Exercise objective:
As soon as the line containing "clarity or functionality." appears in the material below, start returning lines exactly, and end with the line containing "- gcssjs - bin/cli".

Records supplied:

►

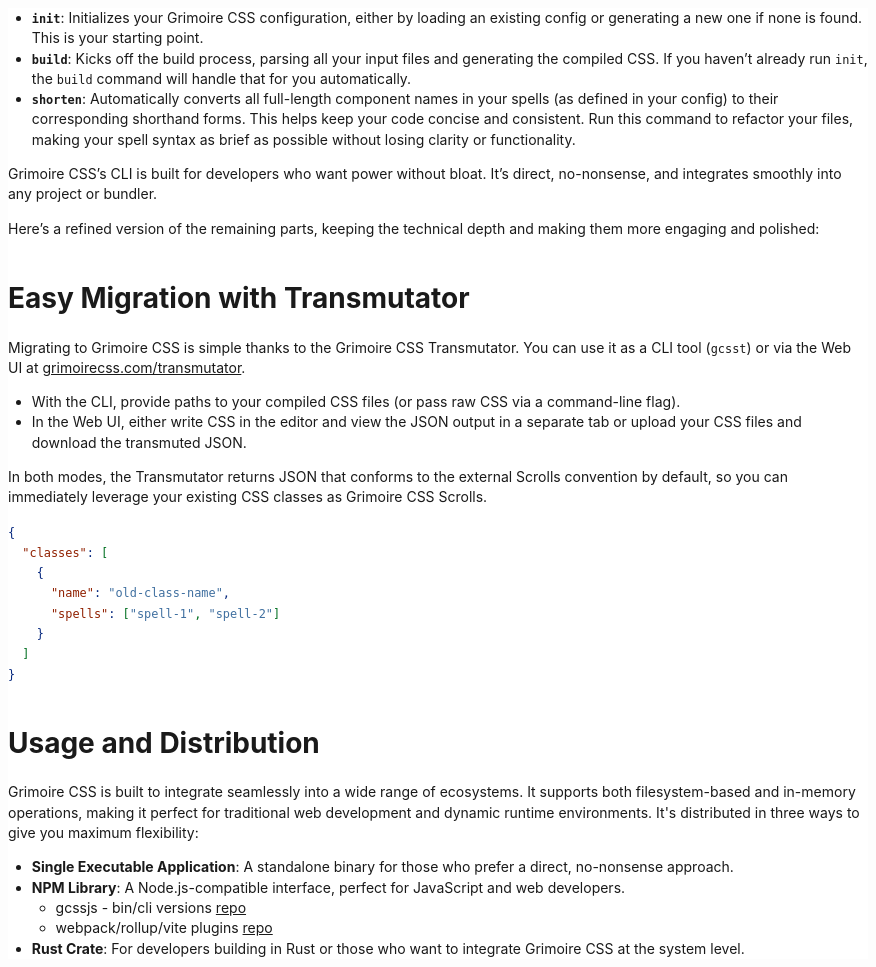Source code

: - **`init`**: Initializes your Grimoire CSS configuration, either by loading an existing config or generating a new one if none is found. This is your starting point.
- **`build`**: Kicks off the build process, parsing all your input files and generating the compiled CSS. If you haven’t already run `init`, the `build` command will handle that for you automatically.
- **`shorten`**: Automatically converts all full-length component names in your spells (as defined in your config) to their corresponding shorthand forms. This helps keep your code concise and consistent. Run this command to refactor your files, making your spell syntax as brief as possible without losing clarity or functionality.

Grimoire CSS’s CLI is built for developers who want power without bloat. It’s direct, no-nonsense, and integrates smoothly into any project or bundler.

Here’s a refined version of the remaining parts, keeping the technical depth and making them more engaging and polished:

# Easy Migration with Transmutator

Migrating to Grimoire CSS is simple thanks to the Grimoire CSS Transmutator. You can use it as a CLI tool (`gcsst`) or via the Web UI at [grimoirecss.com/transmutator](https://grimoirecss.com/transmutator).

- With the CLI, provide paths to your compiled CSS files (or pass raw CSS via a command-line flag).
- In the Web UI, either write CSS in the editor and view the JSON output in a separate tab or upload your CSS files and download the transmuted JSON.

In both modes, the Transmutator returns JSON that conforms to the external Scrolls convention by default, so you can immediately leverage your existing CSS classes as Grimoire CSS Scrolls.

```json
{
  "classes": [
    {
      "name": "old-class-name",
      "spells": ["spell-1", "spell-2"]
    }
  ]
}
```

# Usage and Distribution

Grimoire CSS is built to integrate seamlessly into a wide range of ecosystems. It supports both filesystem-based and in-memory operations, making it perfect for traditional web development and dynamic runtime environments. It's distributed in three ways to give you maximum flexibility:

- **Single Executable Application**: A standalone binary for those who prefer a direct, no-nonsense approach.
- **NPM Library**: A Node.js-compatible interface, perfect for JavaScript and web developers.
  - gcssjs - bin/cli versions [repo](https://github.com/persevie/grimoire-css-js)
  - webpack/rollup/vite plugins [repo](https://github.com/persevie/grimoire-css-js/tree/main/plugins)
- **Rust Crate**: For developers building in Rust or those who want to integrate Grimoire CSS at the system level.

◄
►

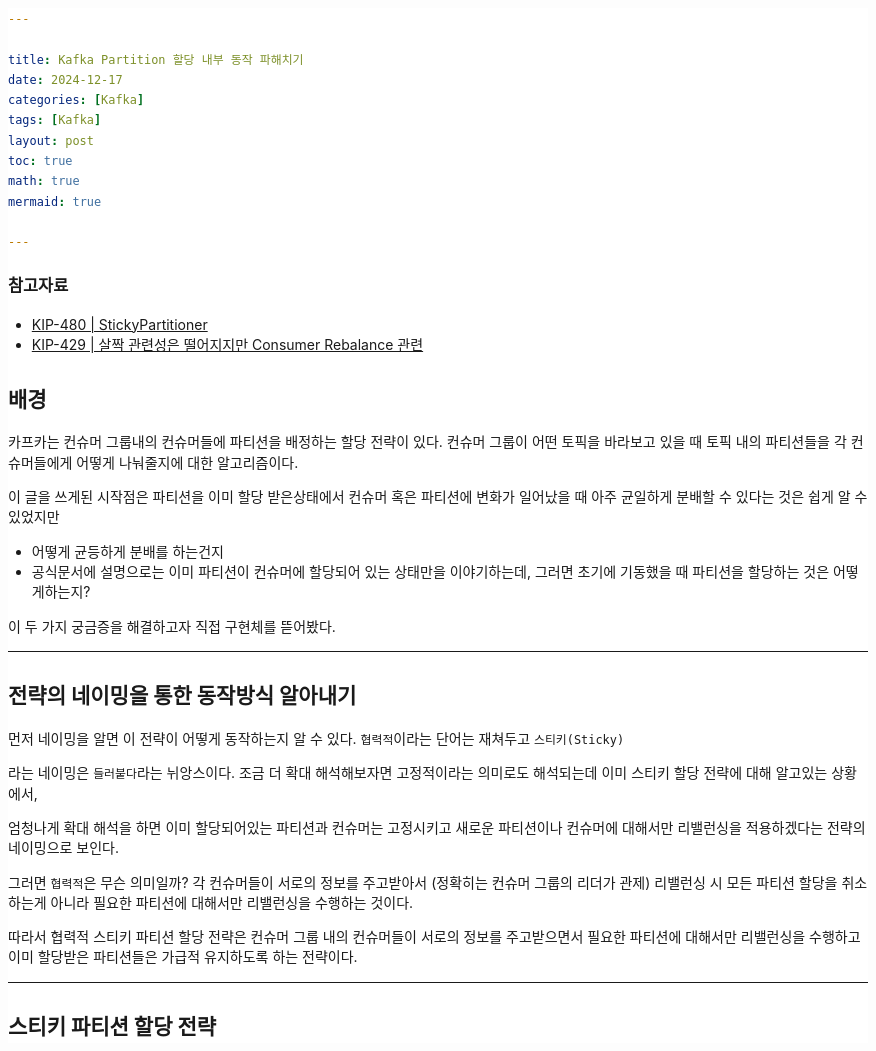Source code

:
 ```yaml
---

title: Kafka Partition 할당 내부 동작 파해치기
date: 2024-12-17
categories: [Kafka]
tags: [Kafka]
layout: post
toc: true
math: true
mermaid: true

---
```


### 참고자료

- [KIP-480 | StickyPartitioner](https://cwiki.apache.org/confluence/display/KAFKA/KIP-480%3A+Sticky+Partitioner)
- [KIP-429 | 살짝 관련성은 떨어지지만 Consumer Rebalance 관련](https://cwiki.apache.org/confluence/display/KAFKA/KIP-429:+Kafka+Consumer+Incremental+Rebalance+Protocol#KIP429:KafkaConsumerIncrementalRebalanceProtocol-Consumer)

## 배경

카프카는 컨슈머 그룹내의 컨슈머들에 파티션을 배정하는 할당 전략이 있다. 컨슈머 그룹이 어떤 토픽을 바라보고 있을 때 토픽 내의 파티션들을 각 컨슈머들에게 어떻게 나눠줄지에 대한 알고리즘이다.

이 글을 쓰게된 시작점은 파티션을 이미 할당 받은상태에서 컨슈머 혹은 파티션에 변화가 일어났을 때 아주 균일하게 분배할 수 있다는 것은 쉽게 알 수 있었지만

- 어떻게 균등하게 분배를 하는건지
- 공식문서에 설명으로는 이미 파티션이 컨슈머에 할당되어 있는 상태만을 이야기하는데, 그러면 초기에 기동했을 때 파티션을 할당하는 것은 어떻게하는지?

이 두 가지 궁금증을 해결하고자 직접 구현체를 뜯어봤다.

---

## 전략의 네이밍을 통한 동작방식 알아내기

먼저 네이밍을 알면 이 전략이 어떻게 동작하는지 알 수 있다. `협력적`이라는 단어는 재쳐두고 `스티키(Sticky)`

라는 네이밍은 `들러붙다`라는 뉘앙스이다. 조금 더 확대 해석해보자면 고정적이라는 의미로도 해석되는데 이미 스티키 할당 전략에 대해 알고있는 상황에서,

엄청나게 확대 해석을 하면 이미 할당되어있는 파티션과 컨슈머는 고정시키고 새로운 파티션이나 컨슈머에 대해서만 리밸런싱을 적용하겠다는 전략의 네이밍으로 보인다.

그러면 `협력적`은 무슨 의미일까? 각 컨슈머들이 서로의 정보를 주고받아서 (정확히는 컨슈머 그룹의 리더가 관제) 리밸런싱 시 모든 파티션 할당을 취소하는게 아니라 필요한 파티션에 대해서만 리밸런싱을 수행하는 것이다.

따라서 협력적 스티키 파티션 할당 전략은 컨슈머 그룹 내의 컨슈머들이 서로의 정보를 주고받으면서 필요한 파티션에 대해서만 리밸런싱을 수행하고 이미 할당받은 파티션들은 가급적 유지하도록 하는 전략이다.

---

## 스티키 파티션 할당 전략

◄

Answer box:
- **`shorten`**: Automatically converts all full-length component names in your spells (as defined in your config) to their corresponding shorthand forms. This helps keep your code concise and consistent. Run this command to refactor your files, making your spell syntax as brief as possible without losing clarity or functionality.

Grimoire CSS’s CLI is built for developers who want power without bloat. It’s direct, no-nonsense, and integrates smoothly into any project or bundler.

Here’s a refined version of the remaining parts, keeping the technical depth and making them more engaging and polished:

# Easy Migration with Transmutator

Migrating to Grimoire CSS is simple thanks to the Grimoire CSS Transmutator. You can use it as a CLI tool (`gcsst`) or via the Web UI at [grimoirecss.com/transmutator](https://grimoirecss.com/transmutator).

- With the CLI, provide paths to your compiled CSS files (or pass raw CSS via a command-line flag).
- In the Web UI, either write CSS in the editor and view the JSON output in a separate tab or upload your CSS files and download the transmuted JSON.

In both modes, the Transmutator returns JSON that conforms to the external Scrolls convention by default, so you can immediately leverage your existing CSS classes as Grimoire CSS Scrolls.

```json
{
  "classes": [
    {
      "name": "old-class-name",
      "spells": ["spell-1", "spell-2"]
    }
  ]
}
```

# Usage and Distribution

Grimoire CSS is built to integrate seamlessly into a wide range of ecosystems. It supports both filesystem-based and in-memory operations, making it perfect for traditional web development and dynamic runtime environments. It's distributed in three ways to give you maximum flexibility:

- **Single Executable Application**: A standalone binary for those who prefer a direct, no-nonsense approach.
- **NPM Library**: A Node.js-compatible interface, perfect for JavaScript and web developers.
  - gcssjs - bin/cli versions [repo](https://github.com/persevie/grimoire-css-js)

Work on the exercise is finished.